Land Degradation: The World Health Organization says livestock production is a major source of this environmental process in which an inordinate amount of land is used for grazing. The expansion of livestock-grazing land is also a major cause of deforestation world-wide.

Water Shortage: 8% of global human water use goes toward livestock production, and water used for animals is the "largest sectoral source of water pollutants," according to the U.N.'s Food and Agriculture Organization. In the desert Southwest where water shortages hit close to home, I have to say this is troubling.


Everyone who doesn't want more money, raise your hand. Okay, great, we're all on the same page. You don't have to be a budget analyst to realize that meat is expensive--significantly more expensive than plant-based foods. For our family, I'm happy to cut costs by swapping meat for vegetables, dairy, and whole grains. As many others before me have noted, limiting your meat consumption allows you the luxury of paying a higher price for better quality meat when you do buy it. 

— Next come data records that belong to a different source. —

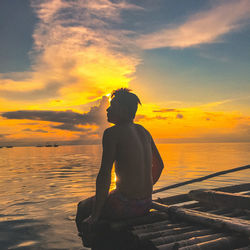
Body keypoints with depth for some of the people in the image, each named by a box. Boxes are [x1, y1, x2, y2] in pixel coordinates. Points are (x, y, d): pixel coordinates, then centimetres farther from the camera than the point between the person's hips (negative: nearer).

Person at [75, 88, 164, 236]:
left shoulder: (112, 133, -13)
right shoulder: (143, 131, 9)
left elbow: (104, 175, -19)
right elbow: (159, 165, 17)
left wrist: (95, 215, -12)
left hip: (125, 205, -8)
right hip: (146, 204, 8)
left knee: (82, 209, 19)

So now that I've given you my reasons for reducing meat eating (and aren't they convincing? yes? yes?), let me quickly address the other side of the coin...

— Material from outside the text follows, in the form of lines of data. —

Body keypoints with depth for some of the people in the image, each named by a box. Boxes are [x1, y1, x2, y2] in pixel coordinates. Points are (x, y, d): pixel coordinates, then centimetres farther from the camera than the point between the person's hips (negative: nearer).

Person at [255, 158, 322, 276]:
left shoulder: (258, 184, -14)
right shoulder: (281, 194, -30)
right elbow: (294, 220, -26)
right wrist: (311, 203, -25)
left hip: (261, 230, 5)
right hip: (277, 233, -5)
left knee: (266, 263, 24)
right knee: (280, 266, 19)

Why I'm Not a Full-Time Vegetarian

Because I don't wanna be!

Haha, The End.

Just kidding. My reasons for not committing to full-time vegetarianism are somewhat selfish, but also partly (I believe) founded in dietetic science. The boil down to convenience, nutritional adequacy, and taste preference. 

Convenience: Like I said, selfish. But also not selfish. Meat is a way of life in the U.S., and I never want to be the one person in the party who makes everyone else bend over backwards to accommodate my diet. As an American with mostly non-hippie friends, I feel meat is inevitable in my life.

Adequacy: Yes, I know plenty of vegetarians get all the vitamins and minerals and nutrients their bodies need. But I realize that consuming adequate amounts of Vitamin B12, Vitamin D, protein, etc. on a purely vegetarian diet would require an additional level of awareness and effort I'm just not ready for, especially since I cook for 5 people.

Taste: The thought of giving up hamburgers, chicken pot pie, and pulled pork forever brings me sincere sadness. Food is one of life's greatest pleasures and I believe we are entitled to enjoy it. I happen to enjoy meat, in moderation.

So what say you? How's about resolving to reduce your meat intake in this beautiful new year? I believe you can't go wrong in giving it a try!